Vitruve, le célèbre ingénieur du premier siècle avant notre ère, a écrit sur ce processus. Il n’a pas nommé directement le minéral, mais ses descriptions correspondent à la production de dolomite. Jusqu’à présent, les historiens pensaient qu’il s’agissait d’une idée romaine unique.
Le silence archéologique avant Vitruve a soutenu la théorie. Les sites préhistoriques contenaient généralement des outils en gypse ou en calcite. Chaux dolomitique ? Invisible.
Jusqu’à ce que la saleté de Jérusalem parle.
L’anomalie de Motza
Le site est Motza. Il se trouve à environ 5 kilomètres à l’ouest de la Jérusalem moderne. Pendant des décennies, ce n’était que de la terre. Ensuite, les promoteurs ont prévu une autoroute. Entre 2015 et 2021, les archéologues se sont précipités, passant au crible les couches d’occupation qui ont duré des millénaires.

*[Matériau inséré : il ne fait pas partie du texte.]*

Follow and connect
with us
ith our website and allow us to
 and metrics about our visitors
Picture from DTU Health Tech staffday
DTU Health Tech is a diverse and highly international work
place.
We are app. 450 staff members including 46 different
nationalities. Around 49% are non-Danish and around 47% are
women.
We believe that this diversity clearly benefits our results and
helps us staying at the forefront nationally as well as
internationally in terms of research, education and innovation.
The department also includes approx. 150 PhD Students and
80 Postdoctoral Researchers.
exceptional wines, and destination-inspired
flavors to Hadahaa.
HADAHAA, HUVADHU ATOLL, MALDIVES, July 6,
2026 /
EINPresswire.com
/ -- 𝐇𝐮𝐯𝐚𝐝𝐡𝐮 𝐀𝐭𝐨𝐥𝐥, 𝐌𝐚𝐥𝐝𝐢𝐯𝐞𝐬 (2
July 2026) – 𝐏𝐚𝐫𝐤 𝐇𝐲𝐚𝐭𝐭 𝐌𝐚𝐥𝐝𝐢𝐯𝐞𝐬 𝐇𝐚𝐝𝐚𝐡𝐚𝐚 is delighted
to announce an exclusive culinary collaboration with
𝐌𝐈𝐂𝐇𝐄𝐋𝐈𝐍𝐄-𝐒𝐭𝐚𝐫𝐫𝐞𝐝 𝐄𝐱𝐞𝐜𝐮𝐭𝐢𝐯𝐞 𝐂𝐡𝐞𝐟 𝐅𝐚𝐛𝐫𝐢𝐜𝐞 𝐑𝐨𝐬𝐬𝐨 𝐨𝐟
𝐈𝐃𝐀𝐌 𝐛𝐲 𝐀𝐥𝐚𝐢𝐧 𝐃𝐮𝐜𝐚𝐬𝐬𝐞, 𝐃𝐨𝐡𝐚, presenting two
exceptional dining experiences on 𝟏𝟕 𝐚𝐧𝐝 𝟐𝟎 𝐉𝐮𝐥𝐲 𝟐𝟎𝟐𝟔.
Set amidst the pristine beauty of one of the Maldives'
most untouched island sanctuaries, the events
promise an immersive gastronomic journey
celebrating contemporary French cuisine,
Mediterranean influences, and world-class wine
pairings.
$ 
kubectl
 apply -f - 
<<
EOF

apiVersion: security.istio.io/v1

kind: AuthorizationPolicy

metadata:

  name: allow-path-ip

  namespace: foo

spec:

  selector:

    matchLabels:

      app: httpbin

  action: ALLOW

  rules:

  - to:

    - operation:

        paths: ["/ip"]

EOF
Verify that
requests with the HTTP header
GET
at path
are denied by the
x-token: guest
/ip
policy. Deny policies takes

Ils ont creusé il y a environ 9 000 ans.
Là, ils l’ont trouvé.
Plus de 100 sols en plâtre. Beaucoup étaient recouverts de pigment rouge. Conservé comme un instantané de la vie domestique néolithique.

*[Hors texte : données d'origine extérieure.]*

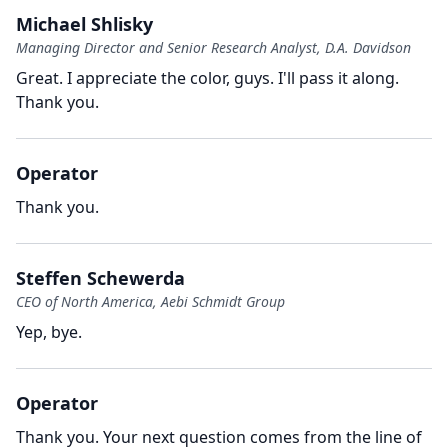
Michael Shlisky
Managing Director and Senior Research Analyst, D.A. Davidson
Great.
I appreciate the color, guys.
I'll pass it along.
Thank you.
Operator
Thank you.
Steffen Schewerda
CEO of North America, Aebi Schmidt Group
Yep, bye.
Operator
Thank you.
Your next question comes from the line of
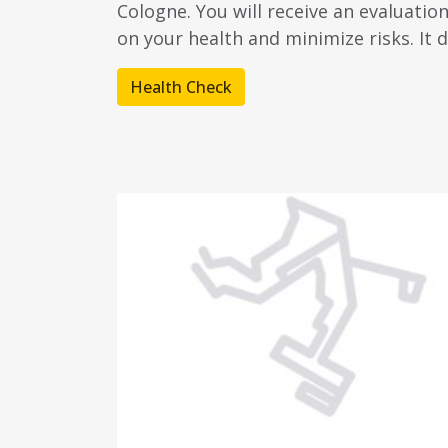
Cologne. You will receive an evaluatio
on your health and minimize risks. It d
Health Check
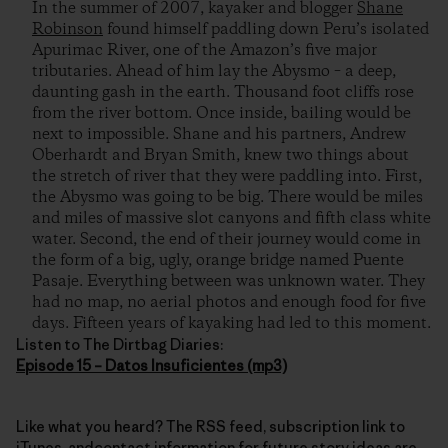
In the summer of 2007, kayaker and blogger
Shane
Robinson
found himself paddling down Peru’s isolated
Apurimac River, one of the Amazon’s five major
tributaries. Ahead of him lay the Abysmo – a deep,
daunting gash in the earth. Thousand foot cliffs rose
from the river bottom. Once inside, bailing would be
next to impossible. Shane and his partners, Andrew
Oberhardt and Bryan Smith, knew two things about
the stretch of river that they were paddling into. First,
the Abysmo was going to be big. There would be miles
and miles of massive slot canyons and fifth class white
water. Second, the end of their journey would come in
the form of a big, ugly, orange bridge named Puente
Pasaje. Everything between was unknown water. They
had no map, no aerial photos and enough food for five
days. Fifteen years of kayaking had led to this moment.
Listen to The Dirtbag Diaries:
Episode 15 – Datos Insuficientes (mp3)
Like what you heard? The RSS feed, subscription link to
iTunes, andcontact information for future story ideas are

Mais le véritable choc a eu lieu dans les fours.
Les constructeurs de Motza ne se contentaient pas de briser des pierres. Ils construisirent des fours spécialisés. Un pour le calcaire. Un pour la dolomite. Ils savaient que ces pierres nécessitaient des profils thermiques différents. Il ne s’agit pas d’essais et d’erreurs. Il s’agit d’un savoir-faire technique.
Cela implique une sophistication que nous ne leur avons jamais attribuée. Les peuples du Néolithique sont généralement peints avec le pinceau large de la « simplicité des chasseurs-cueilleurs ». Motza suggère une complexité industrielle localisée.
Une technologie perdue ?
La méthode trouvée à Motza brise les hypothèses modernes.
Le plâtre présentait des signes de recristallisation complète. Les composants calcite et dolomite se sont reformés en une nouvelle structure. Les scientifiques pensaient auparavant que c’était physiquement impossible dans les conditions que ces premiers humains pouvaient générer.
Pourtant, c’était là.
Cette technique a produit un matériau de construction de qualité supérieure. Plus fort. Résistant à l’eau. Durable.
Alors, que s’est-il passé ?
Le savoir s’est-il transmis ? Peu probable. Il n’existe aucune chaîne archéologique reliant Motza à Rome. L’écart est long de 8 0000 ans. C’est une éternité dans la mémoire culturelle.
Plus probable ? Les Romains y tombèrent à nouveau.
Invention indépendante. La même chimie brillante redécouverte, séparée par des millénaires d’obscurité. La connaissance n’a pas survécu. Il est devenu dormant. Enfoui sous des couches de saleté et d’oubli.
L’Empire romain s’est développé, a construit ses monuments et s’est attribué son succès.
L’histoire est rarement aussi honnête.
Ce n’est que de la poussière, attendant que la bonne pelle la retrouve.